Hibernation Quirks and Fixes

When I first installed Linux, after the laptop hibernated (S4 state) and was awakened by pressing the power button, it would do a full reboot, not restoring the saved hibernation image. That was not good.

See this forum post on Stackexchange.com, OP user1337, 2020-07-04. He had the same symptom, and fixed it. The issue was, the Dracut configuration lacked an instruction to include the resume module; adding it made the initrd look for and restore the saved hibernation image.

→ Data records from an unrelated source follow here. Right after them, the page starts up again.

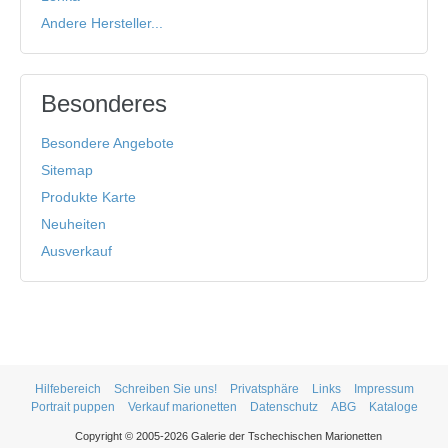
Andere Hersteller...
Besonderes
Besondere Angebote
Sitemap
Produkte Karte
Neuheiten
Ausverkauf
Hilfebereich
Schreiben Sie uns!
Privatsphäre
Links
Impressum
Portrait puppen
Verkauf marionetten
Datenschutz
ABG
Kataloge
Copyright © 2005-2026 Galerie der Tschechischen Marionetten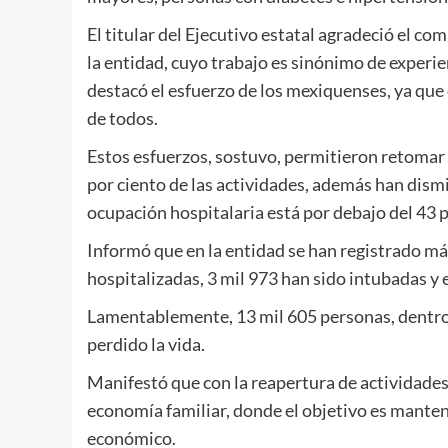
El titular del Ejecutivo estatal agradeció el c
la entidad, cuyo trabajo es sinónimo de experi
destacó el esfuerzo de los mexiquenses, ya que
de todos.
Estos esfuerzos, sostuvo, permitieron retomar
por ciento de las actividades, además han dismi
ocupación hospitalaria está por debajo del 43 p
Informó que en la entidad se han registrado má
hospitalizadas, 3 mil 973 han sido intubadas y 
Lamentablemente, 13 mil 605 personas, dentro d
perdido la vida.
Manifestó que con la reapertura de actividades
economía familiar, donde el objetivo es mantener
económico.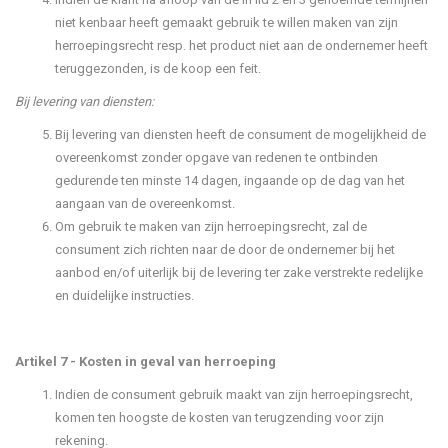
niet kenbaar heeft gemaakt gebruik te willen maken van zijn
herroepingsrecht resp. het product niet aan de ondernemer heeft
teruggezonden, is de koop een feit.
Bij levering van diensten:
Bij levering van diensten heeft de consument de mogelijkheid de
overeenkomst zonder opgave van redenen te ontbinden
gedurende ten minste 14 dagen, ingaande op de dag van het
aangaan van de overeenkomst.
Om gebruik te maken van zijn herroepingsrecht, zal de
consument zich richten naar de door de ondernemer bij het
aanbod en/of uiterlijk bij de levering ter zake verstrekte redelijke
en duidelijke instructies.
Artikel 7 - Kosten in geval van herroeping
Indien de consument gebruik maakt van zijn herroepingsrecht,
komen ten hoogste de kosten van terugzending voor zijn
rekening.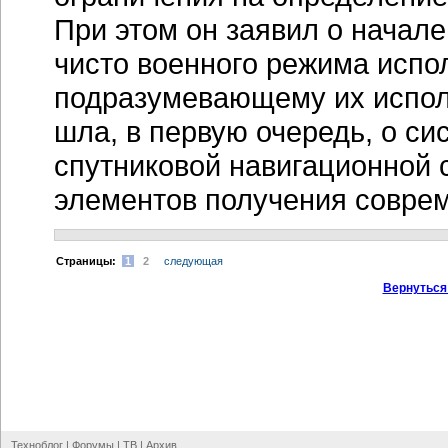
При этом он заявил о начал
чисто военного режима испо
подразумевающему их испол
шла, в первую очередь, о с
спутниковой навигационной 
элементов получения совре
Cтраницы:
1
2
следующая
Вернуться
Техноблог
|
Форумы
|
ТВ
|
Архив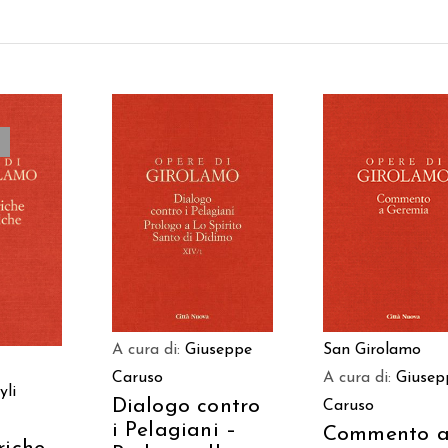
AGGIUNGI AL
AGGIUNGI AL
TTO
CARRELLO
CARRELLO
A cura di:
Giuseppe
San Girolamo
Caruso
A cura di:
Giusep
yli
Dialogo contro
Caruso
i Pelagiani –
Commento 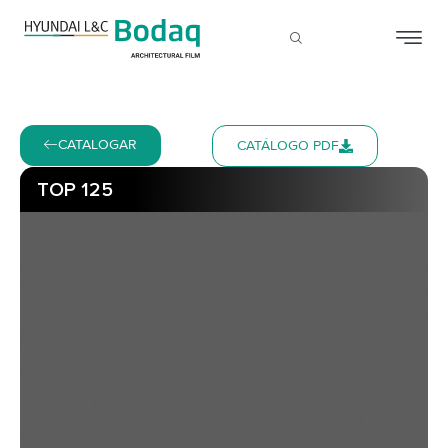
CATALOGAR
CATÁLOGO PDF
TOP 125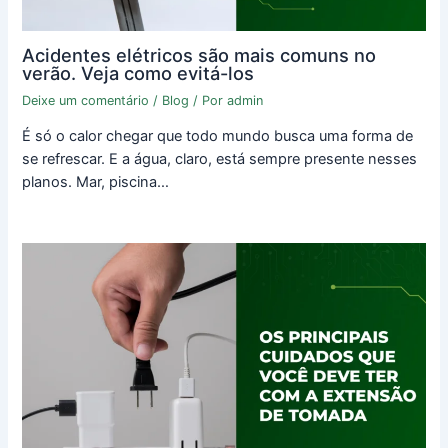
Acidentes elétricos são mais comuns no
verão. Veja como evitá-los
Deixe um comentário
/
Blog
/ Por
admin
É só o calor chegar que todo mundo busca uma forma de
se refrescar. E a água, claro, está sempre presente nesses
planos. Mar, piscina…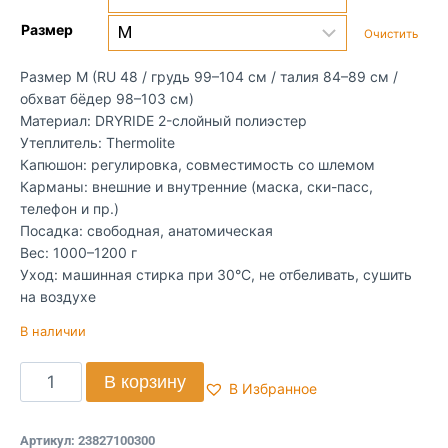
Размер
Очистить
Размер M (RU 48 / грудь 99–104 см / талия 84–89 см /
обхват бёдер 98–103 см)
Материал: DRYRIDE 2-слойный полиэстер
Утеплитель: Thermolite
Капюшон: регулировка, совместимость со шлемом
Карманы: внешние и внутренние (маска, ски-пасс,
телефон и пр.)
Посадка: свободная, анатомическая
Вес: 1000–1200 г
Уход: машинная стирка при 30°C, не отбеливать, сушить
на воздухе
В наличии
В корзину
В Избранное
Артикул:
23827100300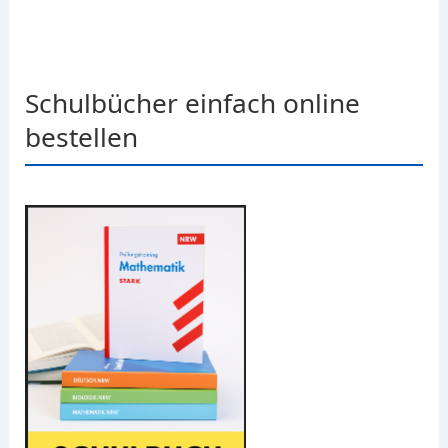
Schulbücher einfach online
bestellen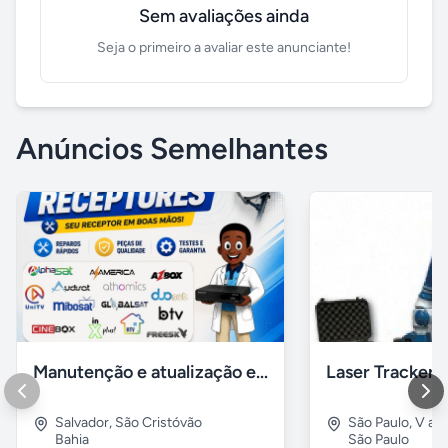
Sem avaliações ainda
Seja o primeiro a avaliar este anunciante!
Anúncios Semelhantes
Manutenção e atualização em receptores Htv em Salvador Ba
Salvador
,
São Cristóvão
São Paulo
,
V alp
Bahia
São Paulo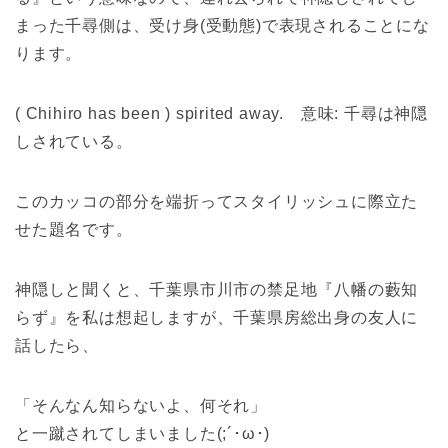
まった千尋側は、受け身(受動態)で表現されることにな
ります。
( Chihiro has been ) spirited away. 意味: 千尋は神隠
しされている。
このカッコの部分を端折ってスタイリッシュに際立た
せた題名です。
神隠しと聞くと、千葉県市川市の禁足地『八幡の藪知
らず』を私は想起しますが、千葉県房総出身の友人に
話したら、
「そんなん知らないよ、何それ」
と一蹴されてしまいました(;´･ω･)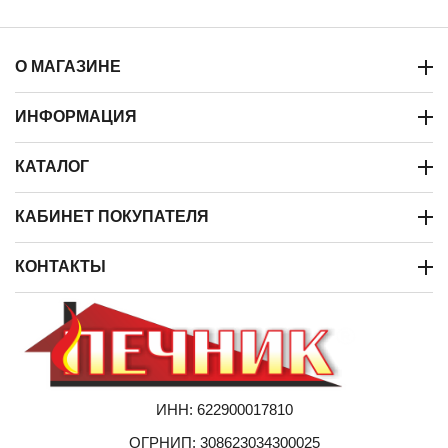
О МАГАЗИНЕ
ИНФОРМАЦИЯ
КАТАЛОГ
КАБИНЕТ ПОКУПАТЕЛЯ
КОНТАКТЫ
ИНН: 622900017810
ОГРНИП: 308623034300025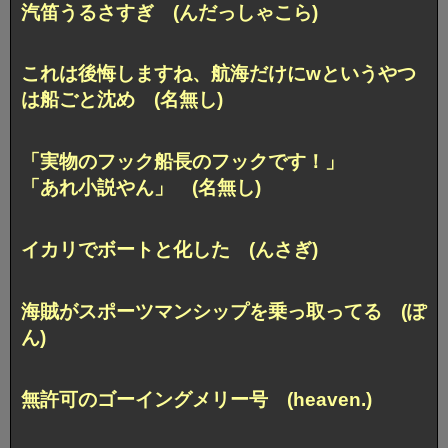
汽笛うるさすぎ (んだっしゃこら)
これは後悔しますね、航海だけにwというやつ
は船ごと沈め (名無し)
「実物のフック船長のフックです！」
「あれ小説やん」 (名無し)
イカリでボートと化した (んさぎ)
海賊がスポーツマンシップを乗っ取ってる (ぽ
ん)
無許可のゴーイングメリー号 (heaven.)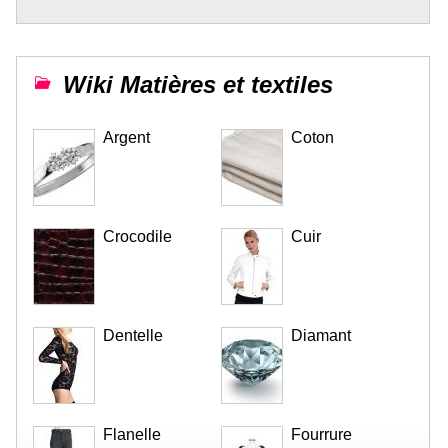
Wiki Matières et textiles
Argent
Coton
Crocodile
Cuir
Dentelle
Diamant
Flanelle
Fourrure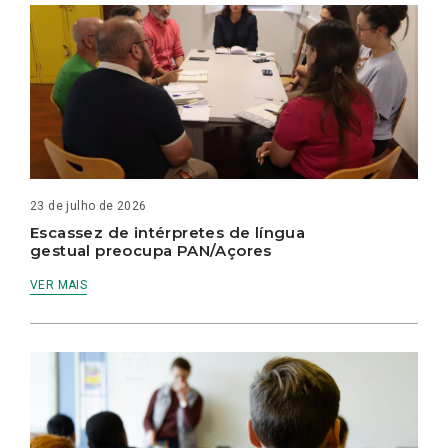
23 de julho de 2026
Escassez de intérpretes de língua
gestual preocupa PAN/Açores
VER MAIS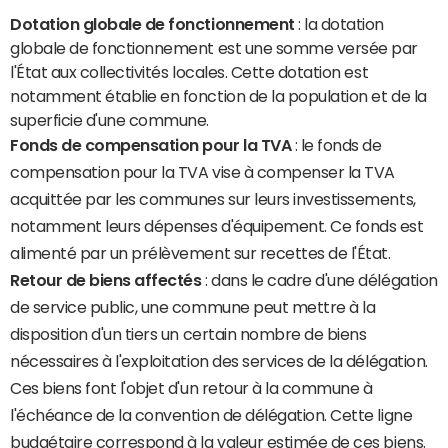
Dotation globale de fonctionnement
: la dotation
globale de fonctionnement est une somme versée par
l'État aux collectivités locales. Cette dotation est
notamment établie en fonction de la population et de la
superficie d'une commune.
Fonds de compensation pour la TVA
: le fonds de
compensation pour la TVA vise à compenser la TVA
acquittée par les communes sur leurs investissements,
notamment leurs dépenses d'équipement. Ce fonds est
alimenté par un prélèvement sur recettes de l'État.
Retour de biens affectés
: dans le cadre d'une délégation
de service public, une commune peut mettre à la
disposition d'un tiers un certain nombre de biens
nécessaires à l'exploitation des services de la délégation.
Ces biens font l'objet d'un retour à la commune à
l'échéance de la convention de délégation. Cette ligne
budgétaire correspond à la valeur estimée de ces biens.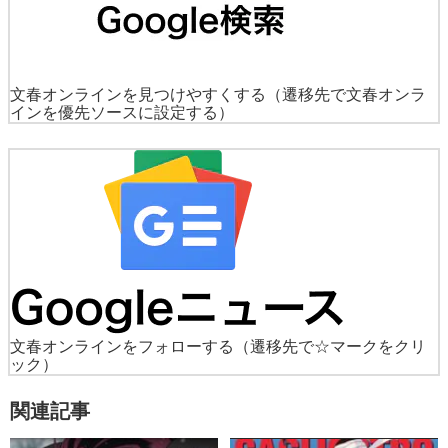
文春オンラインを見つけやすくする
（遷移先で文春オンラ
インを優先ソースに設定する）
文春オンラインをフォローする
（遷移先で☆マークをクリ
ック）
関連記事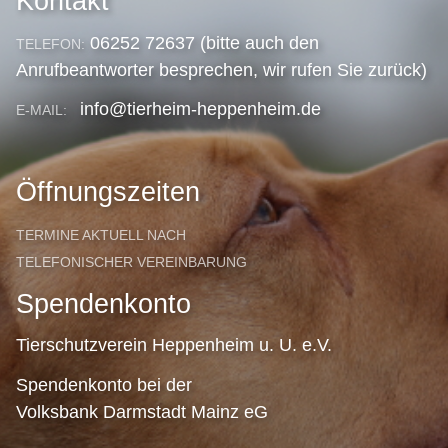
Kontakt
06252 72637 (bitte auch den
TELEFON:
Anrufbeantworter besprechen, wir rufen Sie zurück)
info@tierheim-heppenheim.de
E-MAIL:
Öffnungszeiten
TERMINE AKTUELL NACH
TELEFONISCHER VEREINBARUNG
Spendenkonto
Tierschutzverein Heppenheim u. U. e.V.
Spendenkonto bei der
Volksbank Darmstadt Mainz eG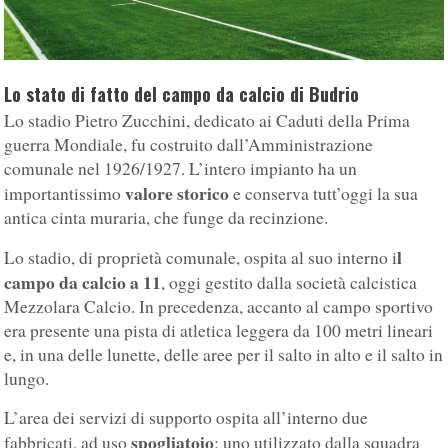
Lo stato di fatto del campo da calcio di Budrio
Lo stadio Pietro Zucchini, dedicato ai Caduti della Prima
guerra Mondiale, fu costruito dall’Amministrazione
comunale nel 1926/1927. L’intero impianto ha un
valore storico
importantissimo
e conserva tutt’oggi la sua
antica cinta muraria, che funge da recinzione.
l
Lo stadio, di proprietà comunale, ospita al suo interno i
campo da calcio a 11
, oggi gestito dalla società calcistica
Mezzolara Calcio. In precedenza, accanto al campo sportivo
era presente una pista di atletica leggera da 100 metri lineari
e, in una delle lunette, delle aree per il salto in alto e il salto in
lungo.
L’area dei servizi di supporto ospita all’interno due
spogliatoio
fabbricati, ad uso
: uno utilizzato dalla squadra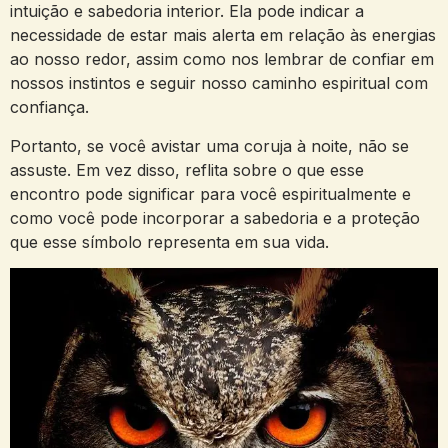
intuição e sabedoria interior. Ela pode indicar a
necessidade de estar mais alerta em relação às energias
ao nosso redor, assim como nos lembrar de confiar em
nossos instintos e seguir nosso caminho espiritual com
confiança.
Portanto, se você avistar uma coruja à noite, não se
assuste. Em vez disso, reflita sobre o que esse
encontro pode significar para você espiritualmente e
como você pode incorporar a sabedoria e a proteção
que esse símbolo representa em sua vida.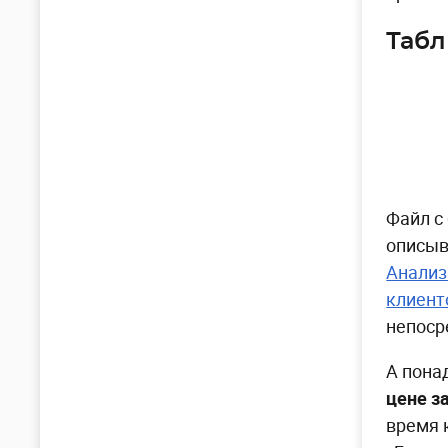
Табл
Файл с
описыв
Анализ
клиент
непоср
А пона
цене за
время 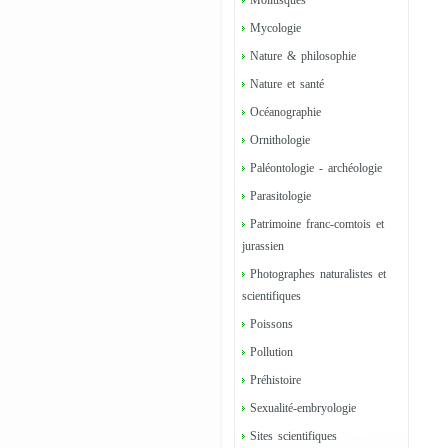
Mollusques
Mycologie
Nature & philosophie
Nature et santé
Océanographie
Ornithologie
Paléontologie - archéologie
Parasitologie
Patrimoine franc-comtois et
jurassien
Photographes naturalistes et
scientifiques
Poissons
Pollution
Préhistoire
Sexualité-embryologie
Sites scientifiques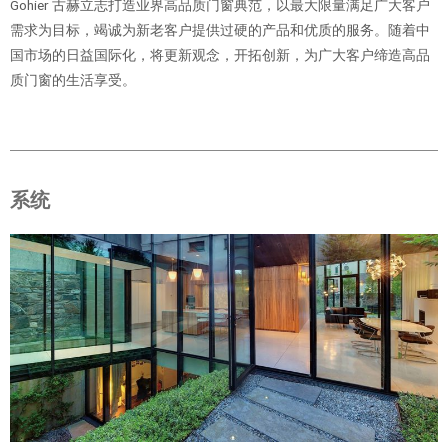
Gohier 古赫立志打造业界高品质门窗典范，以最大限量满足广大客户
需求为目标，竭诚为新老客户提供过硬的产品和优质的服务。随着中
国市场的日益国际化，将更新观念，开拓创新，为广大客户缔造高品
质门窗的生活享受。
系统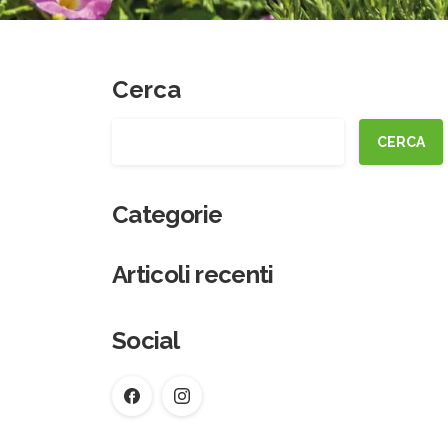
Cerca
CERCA
Categorie
Articoli recenti
Social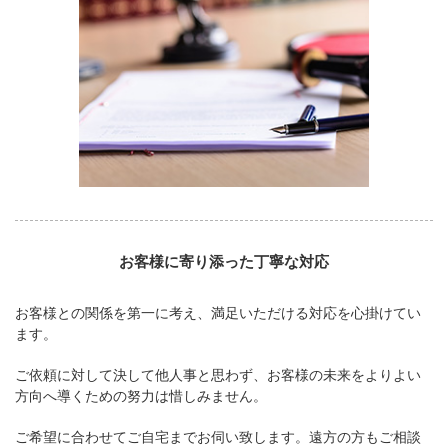
お客様に寄り添った丁寧な対応
お客様との関係を第一に考え、満足いただける対応を心掛けてい
ます。
ご依頼に対して決して他人事と思わず、お客様の未来をよりよい
方向へ導くための努力は惜しみません。
ご希望に合わせてご自宅までお伺い致します。遠方の方もご相談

Here is how I adjusted his procedure for OpenSuSE Tumbleweed:

• Check your kernel command line:
  cat /proc/cmdline
  It should have a resume device: for me, resume=/dev/vda1 or resume=LABEL=SWAP-10. If not, it can't find the hibernation image.
• Execute lsinitrd -m and see if you have the resume module in your initrd. If not, you need to add it.
• The resume module should exist. Check this path name (it's a directory): /usr/lib/dracut/modules.d/*resume . The '*' matches an order number; for me it's 95 but it probably varies among distros. It is included in the dracut package; if it's not there, that's beyond the scope of these instructions.
• The Dracut configuration files (on SuSE) are in /etc/dracut.conf /etc/dracut.conf.d/ /usr/lib/dracut/dracut.conf.d/ . Sample command to search for a resume configuration:
  grep -r -l resume /etc/dracut.conf* /usr/lib/dracut/dracut.conf.d/
• If you don't find resume mentioned, you need to configure it. I put it in /etc/dracut.conf.d/99-resume.J.conf . (If you do find it, but aren't getting restored even so, you have a complicated problem.)
• The content was:
  add_dracutmodules+=" resume "
  (plus #comments). This is a space surrounded list of modules to add; Dracut wants spaces before and after each module name.
• Then rebuild your initrd, with the module, using the command mkinitrd (old) or dracut -vf (modern). It's verbose; capture the output in a file, and look later for messages about including the resume module.
• The hibernation image now will be restored when you wake the machine.

Strange: 6 of my machines had the resume module in the initrd despite no configuration adding it.